Ansiedad, nervios, mucho piberío. Se notaba entre los comentarios y apuros repentinos del ingreso una intensidad creciente, el público se avivaba paulatinamente. Durante la espera –breve, por cierto, el show comenzó alrededor de las 21.20- resonó reiteradamente el “hit del verano” (y del otoño, invierno, etc.), en defensa de la educación pública. En suma: Charly García como Torre de Tesla, como cuerpo eléctrico que magnetiza, en donde todo confluye y se revuelve. Y de paso: Nikola Tesla también es David Bowie (en la película El gran truco). Entonces Bowie es García, y viceversa. Vale decir, son pocos los músicos que congregan de manera semejante, mientras concitan la atención generacional, política, musical, de su(s) tiempo(s).

El comienzo mantuvo esta sintonía, porque los versos simples de “El aguante” ya son semántica a la que se apela en tiempos tristes. Ni qué decir cuando lo que siguió fue “Instituciones”. Vale decir, las letras de García adquieren siempre un lustre refulgente, habituadas como lo están a habitar momentos históricos varios. Las estrofas apropian lo que se respira, las canciones revitalizan lo que tocan.

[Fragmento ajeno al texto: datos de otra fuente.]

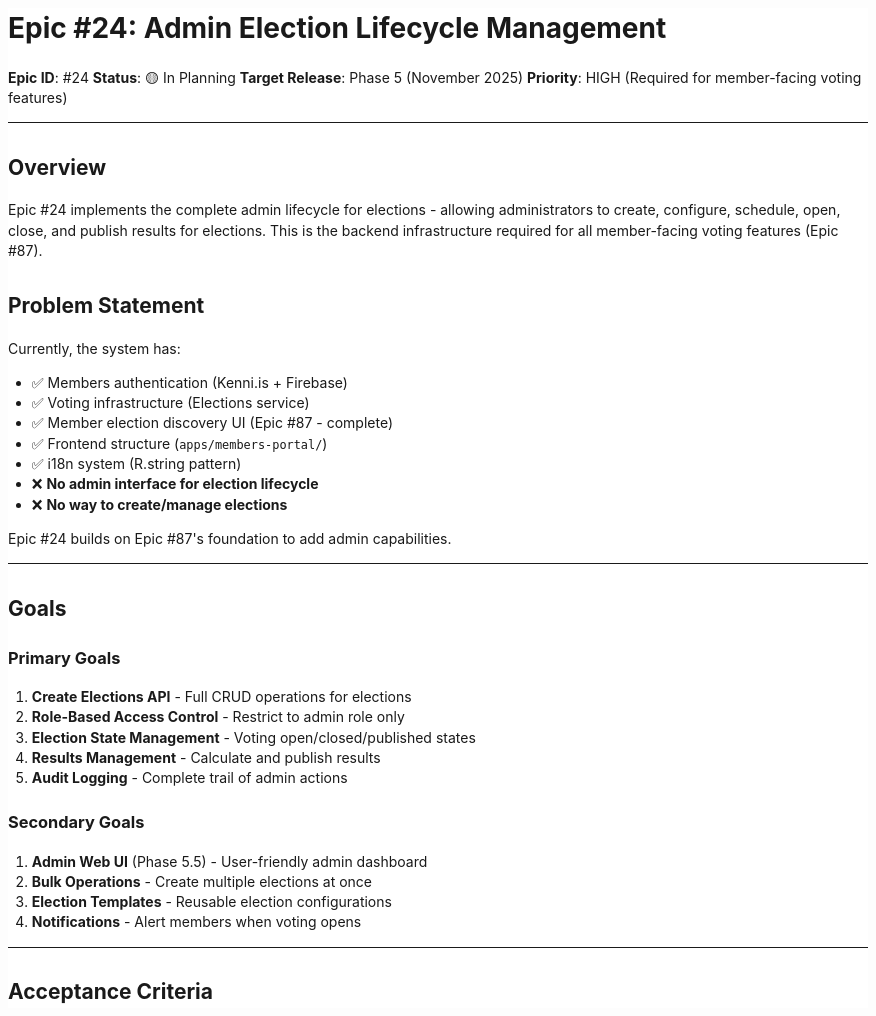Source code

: # Epic #24: Admin Election Lifecycle Management

**Epic ID**: #24
**Status**: 🟡 In Planning
**Target Release**: Phase 5 (November 2025)
**Priority**: HIGH (Required for member-facing voting features)

---

## Overview

Epic #24 implements the complete admin lifecycle for elections - allowing administrators to create, configure, schedule, open, close, and publish results for elections. This is the backend infrastructure required for all member-facing voting features (Epic #87).

## Problem Statement

Currently, the system has:
- ✅ Members authentication (Kenni.is + Firebase)
- ✅ Voting infrastructure (Elections service)
- ✅ Member election discovery UI (Epic #87 - complete)
- ✅ Frontend structure (`apps/members-portal/`)
- ✅ i18n system (R.string pattern)
- ❌ **No admin interface for election lifecycle**
- ❌ **No way to create/manage elections**

Epic #24 builds on Epic #87's foundation to add admin capabilities.

---

## Goals

### Primary Goals
1. **Create Elections API** - Full CRUD operations for elections
2. **Role-Based Access Control** - Restrict to admin role only
3. **Election State Management** - Voting open/closed/published states
4. **Results Management** - Calculate and publish results
5. **Audit Logging** - Complete trail of admin actions

### Secondary Goals
1. **Admin Web UI** (Phase 5.5) - User-friendly admin dashboard
2. **Bulk Operations** - Create multiple elections at once
3. **Election Templates** - Reusable election configurations
4. **Notifications** - Alert members when voting opens

---

## Acceptance Criteria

La magia de Charly García, entonces, está intacta. ¿Cómo explicar el telón erguido, las iridiscencias eléctricas de la Torre, con la efigie de García ahora sentada en un sillón mullido que le acuna, de donde asoman como garras sus manos de luciérnaga creadora?

Además, el diálogo entre las canciones y las imágenes de cine resultaron sorprendentes. “Cerca de la revolución” (coreada desde el dolor y el grito actual) tuvo la compañía de El increíble hombre menguante, la obra maestra de Jack Arnold: el personaje diminuto, su pelea con el gato, con la araña, en camino a esa interioridad que lo devorará y hará renacer. La Torre de Tesla, a su vez, dividió simétricamente el escenario. Dos pantallas replicaban espejadas la misma imagen. ¿Cuál el derecho? ¿Cuál el revés?

El viaje astral de 2001: Odisea del espacio dio correlato a “La máquina de ser feliz”. Con forma de un pez, nadando en mares de Ravel, la utopía kubrickiana tuvo nueva banda sonora. Todo es posible en el mundo electrificado, de armonía analógico-digital, propuesto por García. Por eso, cómo no sorprenderse ante el impacto que el King Kong de 1933 todavía impone, con su amor de bestia stop-motion, mientras la canción de mismo nombre lo acaricia.

Pero comenzaron los intervalos. Fueron cuatro. García lo daba a entender de modo elusivo. No quedaba claro qué sucedía. Dos canciones y el telón bajaba. Otra canción y de nuevo. La cadencia del show se desmadejaba, repartida entre la adrenalina de “No llores por mí, Argentina” (“heridas que no paran de sangrar”), el blanco y negro de “Lluvia”, el contagio de “Believe”, y el reposo final de “Shisyastawuman”. Sin embargo, García continuó. Y entre esos temas incluyó la belleza triste de “In the City That Never Sleeps” junto a la espontaneidad beatle de “With a Little Help From my Friends”. Un momento alto lo supuso “Cuchillos”, en donde las imágenes de Mercedes Sosa inundaron todo de afecto.

Fue evidente que no se quería dejar de tocar, pero había algo que obligaba. Las presunciones entre el público sospecharon problemas técnicos, de sonido, por ese control y oído absolutos tan conocidos. La cercanía de Rosario Ortega con el músico durante el último tramo daba a entender algo distinto: atenta siempre a lo vocal, sin embargo parecía cuidarlo. Lo protegía.

Tras poco más de una hora de show, media sala esperó paciente bastante tiempo más. Hasta que una voz -de alguna ramificación eléctrica tesliana- avisó solícita que Charly García no estaba bien, que mejor cuidarlo, que había dejado todo en el escenario. Quedó un gusto extraño. Pero también la claridad de que no había sido ningún destrato. Alguna vez, Fito Páez dijo que Charly García se ofrendaba de manera desgarrada. La Torre de Tesla rosarina lo mostró así: ofrecido y aferrado a lo que ama.

¿Cómo dice? ¿Cuántas canciones se escucharon? Perdón, ¿eso realmente importa?